Analysis of cell membrane characteristics of in vitro-selected daptomycin-resistant strains of methicillin-resistant Staphylococcus aureus

Abstract

Our previous studies of clinical daptomycin-resistant (Dap(r)) Staphylococcus aureus strains suggested that resistance is linked to the perturbations of several key cell membrane (CM) characteristics, including the CM order (fluidity), phospholipid content and asymmetry, and relative surface charge. In the present study, we examined the CM profiles of a well-known methicillin-resistant Staphylococcus aureus (MRSA) strain (MW2) after in vitro selection for DAP resistance by a 20-day serial passage in sublethal concentrations of DAP. Compared to levels for the parental strain, Dap(r) strains exhibited (i) decreased CM fluidity, (ii) the increased synthesis of total lysyl-phosphatidylglycerol (LPG), (iii) the increased flipping of LPG to the CM outer bilayer, and (iv) the increased expression of mprF, the gene responsible for the latter two phenotypes. In addition, we found that the expression of the dlt operon, which also increases positive surface charge, was enhanced in the Dap(r) mutants. These phenotypic and genotypic changes correlated with reduced DAP surface binding, mirroring observations made in clinical Dap(r) isolates. In this strain, serial exposure to DAP induced an increase in vancomycin MICs into the vancomycin-intermediate S. aureus (VISA) range (4 microg/ml) in parallel with increasing DAP MICs. Also, this Dap(r) strain exhibited significantly thicker cell walls than the parental strain, potentially correlating with the coevolution of the VISA phenotype and implicating cell wall structure and/or function in the Dap(r) phenotype.
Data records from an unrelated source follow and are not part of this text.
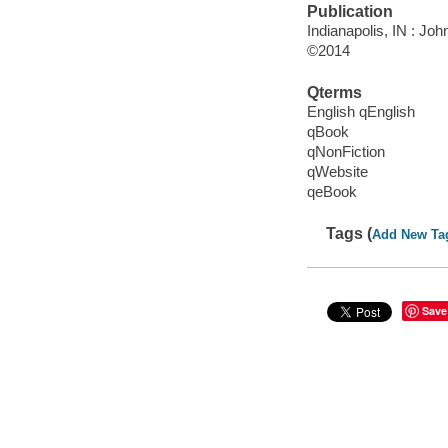
Publication
Indianapolis, IN : Jo
©2014
Qterms
English qEnglish
qBook
qNonFiction
qWebsite
qeBook
Tags (
Add New Ta
Save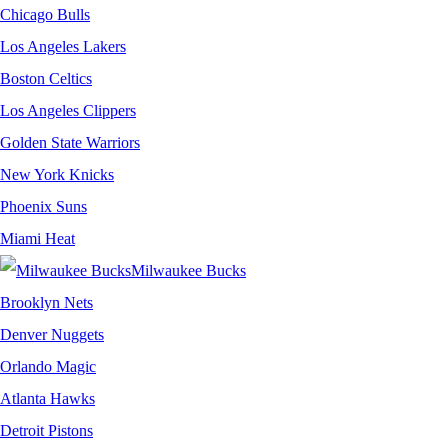
Chicago Bulls
Los Angeles Lakers
Boston Celtics
Los Angeles Clippers
Golden State Warriors
New York Knicks
Phoenix Suns
Miami Heat
Milwaukee Bucks
Brooklyn Nets
Denver Nuggets
Orlando Magic
Atlanta Hawks
Detroit Pistons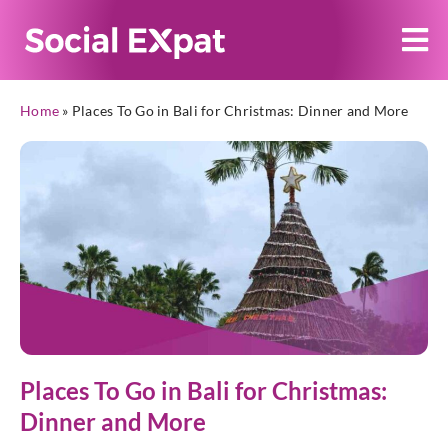
Home
»
Places To Go in Bali for Christmas: Dinner and More
Places To Go in Bali for Christmas:
Dinner and More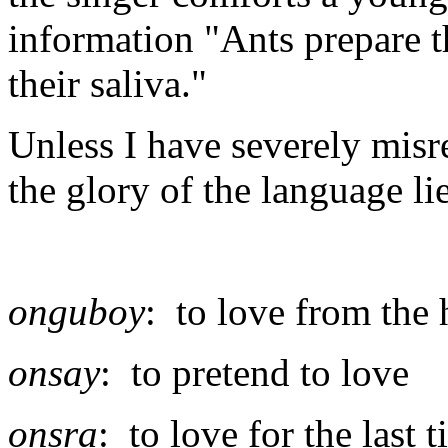
information "Ants prepare th
their saliva."
Unless I have severely misr
the glory of the language li
onguboy
: to love from the 
onsay
: to pretend to love
onsra
: to love for the last 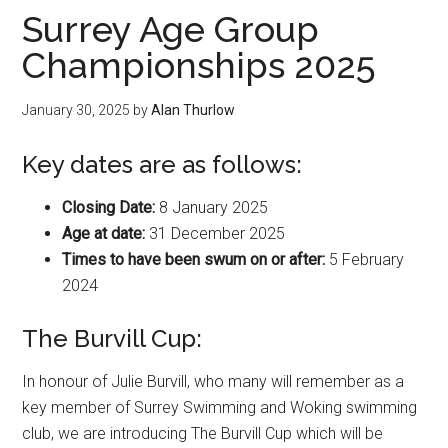
Surrey Age Group
Championships 2025
January 30, 2025
by
Alan Thurlow
Key dates are as follows:
Closing Date:
8 January 2025
Age at date:
31 December 2025
Times to have been swum on or after:
5 February
2024
The Burvill Cup:
In honour of Julie Burvill, who many will remember as a
key member of Surrey Swimming and Woking swimming
club, we are introducing The Burvill Cup which will be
Importantly, despite the overexpression of mprF and dlt, the relative net positive surface charge was decreased in the Dap(r) mutants, suggesting that other factors contribute to the surface charge alterations and that a simple charge repulsion mechanism could not entirely explain the Dap(r) phenotype in these strains.

FIG. 1.

Population analyses of study strains upon exposure to a range of vancomycin concentrations (conc.). These data represent the means (±SD) for three separate assays.

FIG. 2.

Net surface charge for the strain set based on fluorescein-isothiocyanate labeled PLL (PLL*) binding. The higher the intensity in fluorescent units (FUs), the more negative the relative surface charge.

FIG. 3.

Transmission EM of the parental strain (CB1118) and Dap^r mutant (CB2205). The thickness of the CB1118 (20.4 ± 2.7 nm) and CB2205 (31.3 ± 2.7 nm) CWs is indicated.

FIG. 4.

(A and B) Northern blot analyses for mprF and dlt operon expression. Total cellular RNA samples were isolated at 2, 6, and 12 h postinoculation from S. aureus cells cultured in TSB.